[TEXT PASSAGE]

The ASUO executive will not hire a new Oregon Student Association campus organizer and will instead redirect the funds used to pay an organizer to create an internship program run out of the University’s Holden Leadership Center.
ASUO President Sam Dotters-Katz said the move will shift the focus of the ASUO’s internship program from learning how to lobby elected officials to a broader array of leadership training.
It will also leave the ASUO without a full-time organizer during a presidential election year when Dotters-Katz has pledged to register 10,000 new voters. And it will leave the campus without a full-time organizer during a state legislative session.
OSA is a statewide advocacy organization that was started in 1975 to “represent, serve, and protect the collective interests of students in postsecondary education in Oregon,” according to its website.
ASUO interns were previously trained by the OSA organizer and worked with members of the ASUO’s professional staff. The internship program will now be overseen by a Graduate Teaching Fellow who will report to Holden Leadership Center Director John Duncan.
Dotters-Katz said the program’s focus will shift from lobbying to a “wide array of topics from leadership development to issues of privilege and diversity, effective lobbying and grassroots campaign tactics.”
He said OSA is “a lobbyist organization,” and the Holden Leadership Center program will be “based on leadership development and youth empowerment.”

[/TEXT PASSAGE]
[EXTRACTED INFORMATION]

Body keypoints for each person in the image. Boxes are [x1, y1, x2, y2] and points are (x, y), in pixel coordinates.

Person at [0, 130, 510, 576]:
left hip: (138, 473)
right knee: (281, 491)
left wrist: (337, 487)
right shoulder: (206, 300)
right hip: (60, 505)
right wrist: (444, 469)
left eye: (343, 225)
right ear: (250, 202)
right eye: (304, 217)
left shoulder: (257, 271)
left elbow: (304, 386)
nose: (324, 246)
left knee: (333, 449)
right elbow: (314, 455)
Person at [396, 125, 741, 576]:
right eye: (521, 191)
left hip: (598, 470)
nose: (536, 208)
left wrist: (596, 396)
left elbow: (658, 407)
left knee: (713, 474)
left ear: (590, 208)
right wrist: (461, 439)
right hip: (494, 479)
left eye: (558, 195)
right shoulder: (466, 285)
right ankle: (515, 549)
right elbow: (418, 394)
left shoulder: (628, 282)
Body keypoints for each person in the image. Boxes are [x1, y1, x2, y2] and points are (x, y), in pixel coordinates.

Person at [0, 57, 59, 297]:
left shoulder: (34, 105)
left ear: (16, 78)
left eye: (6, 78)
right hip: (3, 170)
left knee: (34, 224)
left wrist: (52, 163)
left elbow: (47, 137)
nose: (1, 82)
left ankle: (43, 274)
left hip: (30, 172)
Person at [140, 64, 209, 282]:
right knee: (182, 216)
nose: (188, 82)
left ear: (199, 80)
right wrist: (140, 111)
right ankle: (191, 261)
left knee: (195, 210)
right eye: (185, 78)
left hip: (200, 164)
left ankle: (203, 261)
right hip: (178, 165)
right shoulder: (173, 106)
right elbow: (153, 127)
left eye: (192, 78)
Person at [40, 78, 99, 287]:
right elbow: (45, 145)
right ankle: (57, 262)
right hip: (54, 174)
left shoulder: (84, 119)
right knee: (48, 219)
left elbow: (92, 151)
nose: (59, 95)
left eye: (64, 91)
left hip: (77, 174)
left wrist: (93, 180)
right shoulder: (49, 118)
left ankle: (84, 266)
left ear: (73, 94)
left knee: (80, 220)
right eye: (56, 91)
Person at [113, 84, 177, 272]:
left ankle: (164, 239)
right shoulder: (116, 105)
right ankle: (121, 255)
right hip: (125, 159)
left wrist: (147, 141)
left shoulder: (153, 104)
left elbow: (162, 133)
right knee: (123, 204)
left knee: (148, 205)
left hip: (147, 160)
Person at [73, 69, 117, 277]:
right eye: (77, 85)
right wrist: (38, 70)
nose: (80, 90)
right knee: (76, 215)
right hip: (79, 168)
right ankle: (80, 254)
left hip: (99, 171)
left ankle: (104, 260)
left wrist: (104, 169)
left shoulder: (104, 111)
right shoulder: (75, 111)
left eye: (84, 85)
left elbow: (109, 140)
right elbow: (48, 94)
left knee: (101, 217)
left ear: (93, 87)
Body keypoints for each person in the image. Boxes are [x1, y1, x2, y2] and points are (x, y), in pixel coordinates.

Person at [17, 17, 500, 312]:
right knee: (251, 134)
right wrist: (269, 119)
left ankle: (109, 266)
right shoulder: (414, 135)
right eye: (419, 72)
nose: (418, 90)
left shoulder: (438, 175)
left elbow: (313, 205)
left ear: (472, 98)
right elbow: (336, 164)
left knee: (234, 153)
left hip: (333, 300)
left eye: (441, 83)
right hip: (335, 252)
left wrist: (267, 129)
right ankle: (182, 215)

[/EXTRACTED INFORMATION]
[EXTRACTED INFORMATION]

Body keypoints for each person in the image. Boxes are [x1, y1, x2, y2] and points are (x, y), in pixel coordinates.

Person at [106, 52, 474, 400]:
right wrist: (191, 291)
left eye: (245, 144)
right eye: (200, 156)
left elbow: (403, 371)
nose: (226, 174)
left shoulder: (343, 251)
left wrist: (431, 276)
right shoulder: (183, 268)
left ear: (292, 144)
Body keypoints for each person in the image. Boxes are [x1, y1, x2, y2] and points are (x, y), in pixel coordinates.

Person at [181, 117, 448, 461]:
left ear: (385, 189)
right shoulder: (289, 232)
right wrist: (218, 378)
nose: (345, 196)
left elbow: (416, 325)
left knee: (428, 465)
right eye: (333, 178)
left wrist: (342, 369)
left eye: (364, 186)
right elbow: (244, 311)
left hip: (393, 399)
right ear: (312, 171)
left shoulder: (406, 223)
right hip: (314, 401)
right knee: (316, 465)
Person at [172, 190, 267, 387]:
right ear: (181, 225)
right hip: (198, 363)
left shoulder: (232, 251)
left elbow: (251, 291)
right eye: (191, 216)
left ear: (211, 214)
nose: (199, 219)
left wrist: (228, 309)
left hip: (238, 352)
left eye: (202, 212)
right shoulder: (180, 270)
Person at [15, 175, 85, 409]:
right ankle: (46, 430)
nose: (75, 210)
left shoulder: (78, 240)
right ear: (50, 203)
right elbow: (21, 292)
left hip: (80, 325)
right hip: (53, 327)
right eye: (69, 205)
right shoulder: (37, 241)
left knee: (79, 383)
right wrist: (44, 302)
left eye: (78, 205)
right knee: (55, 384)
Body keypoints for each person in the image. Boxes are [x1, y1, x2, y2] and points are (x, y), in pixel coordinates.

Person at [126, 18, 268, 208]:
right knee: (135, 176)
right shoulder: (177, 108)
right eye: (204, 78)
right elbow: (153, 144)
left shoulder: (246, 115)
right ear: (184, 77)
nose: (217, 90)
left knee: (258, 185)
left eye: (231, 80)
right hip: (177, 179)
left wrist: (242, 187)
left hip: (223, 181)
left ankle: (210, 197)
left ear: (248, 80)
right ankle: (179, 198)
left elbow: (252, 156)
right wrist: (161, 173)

[/EXTRACTED INFORMATION]
[EXTRACTED INFORMATION]

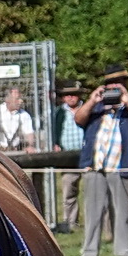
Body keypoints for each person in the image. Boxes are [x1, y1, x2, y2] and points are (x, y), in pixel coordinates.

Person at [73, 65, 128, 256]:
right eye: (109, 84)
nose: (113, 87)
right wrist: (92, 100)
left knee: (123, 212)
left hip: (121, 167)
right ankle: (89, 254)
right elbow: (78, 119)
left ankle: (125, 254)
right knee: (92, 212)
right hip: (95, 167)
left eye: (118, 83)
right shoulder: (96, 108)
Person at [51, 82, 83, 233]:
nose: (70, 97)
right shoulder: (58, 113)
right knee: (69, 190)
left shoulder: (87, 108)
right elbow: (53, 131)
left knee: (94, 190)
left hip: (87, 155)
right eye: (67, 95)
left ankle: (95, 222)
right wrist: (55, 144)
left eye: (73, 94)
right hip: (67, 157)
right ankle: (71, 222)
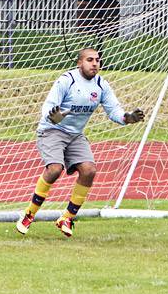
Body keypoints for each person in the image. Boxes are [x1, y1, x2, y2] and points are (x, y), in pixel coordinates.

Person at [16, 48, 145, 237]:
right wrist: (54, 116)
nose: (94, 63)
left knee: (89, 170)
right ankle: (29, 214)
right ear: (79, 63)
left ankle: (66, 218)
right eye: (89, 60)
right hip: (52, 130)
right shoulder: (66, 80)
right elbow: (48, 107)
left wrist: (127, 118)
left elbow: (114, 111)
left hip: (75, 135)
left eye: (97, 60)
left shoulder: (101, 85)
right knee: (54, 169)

[/EXTRACTED INFORMATION]

**REQUIRED ACTION**
Continue the news article about the ASUO's student organizer position, picking up right after its final sentence.

**EXERCISE ANSWER**
“The amount of resources that John Duncan has created through the leadership program will be extremely beneficial to this program,” Dotters-Katz said. “I think John Duncan is one of the hardest-working and most dedicated faculty members on this campus when it comes to working with students.”
Former OSA organizer Tom Hojem, who former ASUO Finance Coordinator Matt Rose said did amazing work lobbying the state legislature, left his post to become OSA’s legislative director.
OSA Executive Director Tamara Henderson said the organization had begun a process of searching for someone to replace Hojem at the University when she called the ASUO executive and was told they “would no longer be utilizing a campus organizer.”
The ASUO pays membership dues in OSA and, until now, paid for a campus organizer. The Programs Finance Committee approved more than $109,000 for OSA on Feb. 7.
“Clearly if this decision goes on there will be some change” in the contract, Henderson said.
Dotters-Katz said the organizer salary will be used in a variety of ways.
“The resources that have been opened up by eliminating the organizer position will not be completely exhausted with the leadership program,” he said, noting that he is “prepared to dedicate resources to marginalized communities on this campus.”
Social justice organizations Oregon Students of Color Coalition and the Oregon Student Equal Rights Alliance worked closely with Hojem, and the executive will have to pick up that slack as well.
“As a member of OSCC, the great thing about having an organizer on campus was preparation for Capitol visits,” OSCC member Rose said. The campus organizer also helped OSCC run voter registration drives in communities of color, as well as advised the ASUO on media relations and implementing policy objectives, Rose said.
Henderson said campus organizers also helped the ASUO executive “lay out a direction and a vision for the year.”
It is yet to be seen whether the University will maintain its presence in the state legislature, Rose said.
“It really depends on what the ASUO administration does to fill that void. We’re losing an institutional pillar,” Rose said. “I have never been on campus when we did not have an organizer.”
Dotters-Katz said he will ensure both organizations have the resources they need.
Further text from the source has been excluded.